On 11 September 1945, the results of 37 autopsies of bomb victims conducted by the scientific team of Kyoto University were confiscated by the US Army General Thomas Farrell. The confiscated material removed to the United States included the remains of Naka. Her remains were carefully studied and were returned to Japan in 1972, in a set of glass preserving jars. They are since exhibited in the Hiroshima Peace Memorial.

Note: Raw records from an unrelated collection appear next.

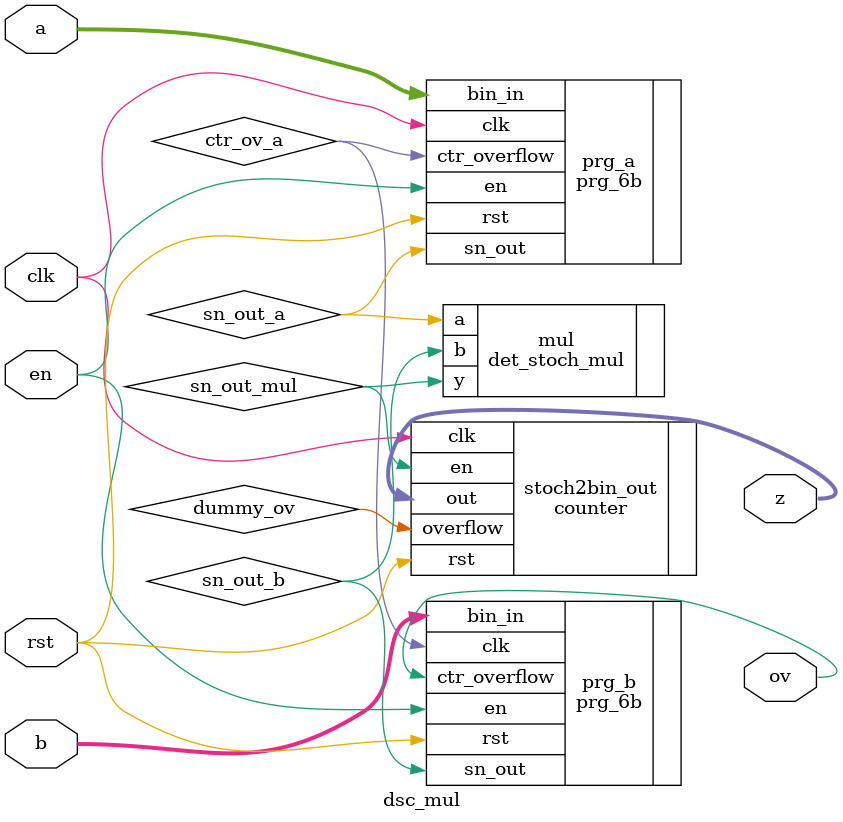
<source format=v>
`timescale 1 ns / 100 ps

`define SNG_WIDTH 6


module dsc_mul (
    a,
    b,
    z,
    clk,
    rst,
    en,
    ov);

   input [`SNG_WIDTH-1:0]        a,b;
   input                       clk,rst;
   input                       en;
   output [(2*`SNG_WIDTH)-1:0] z;
   output                      ov;
   

   wire                        sn_out_a,sn_out_b,sn_out_mul;
   wire                        ctr_ov_a,ctr_ov_b;
   wire                        dummy_ov;
   

   //SNG for input A
   prg_6b prg_a (
   .clk(clk),
   .rst(rst),
   .en(en),
   .bin_in(a),
   .sn_out(sn_out_a),
   .ctr_overflow(ctr_ov_a));

   //SNG for input B
   prg_6b prg_b (
   .clk(ctr_ov_a),
   .rst(rst),
   .en(en),
   .bin_in(b),
   .sn_out(sn_out_b),
   .ctr_overflow(ov));

//multiplier circuit
det_stoch_mul mul (
  .a(sn_out_a),
  .b(sn_out_b),
  .y(sn_out_mul)
);

//stoch2bin out
counter #(
  .WIDTH (2*`SNG_WIDTH)
) stoch2bin_out (
  .clk(clk),
  .rst(rst),
  .en(sn_out_mul),
  .out(z),
  .overflow(dummy_ov)
);
   
   
   
endmodule // dsc_mul



               







   
</source>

French poet Jacques Gaucheron references Naka in his poem Sous le signe d'Hiroshima (Under the Star of Hiroshima), likening her to a "flake of snow". (Note: To clarify, the Gaucheron poem in question is not included in Genbaku-shi hyaku-hachijūnin-shū, which was later published in English as Against nuclear weapons: a collection of poems by 181 poets 1945–2007, Coal Sack Publishing.) (Note: The Gaucheron poem in Japanese translation by the late Hakko Oshima is "Hiroshima no hoshi no moto ni ヒロシマの星のもとに", available via oshimahakko.work. Originally published in print in Oshima tr. (2003) Fushinban, Koyo Media, which was translated from Gaucheron, État de veille (and other works).) The long poem was first published in the literary journal Europe: Revue Littéraire Mensuelle in 1970.

In 1988, a docudrama that dealt with the formation of the Sakura-tai and the fate of its members was released. The film, Sakura-tai Chiru was directed by Kaneto Shindō. Midori Naka was portrayed by actress Yasuko Yagami.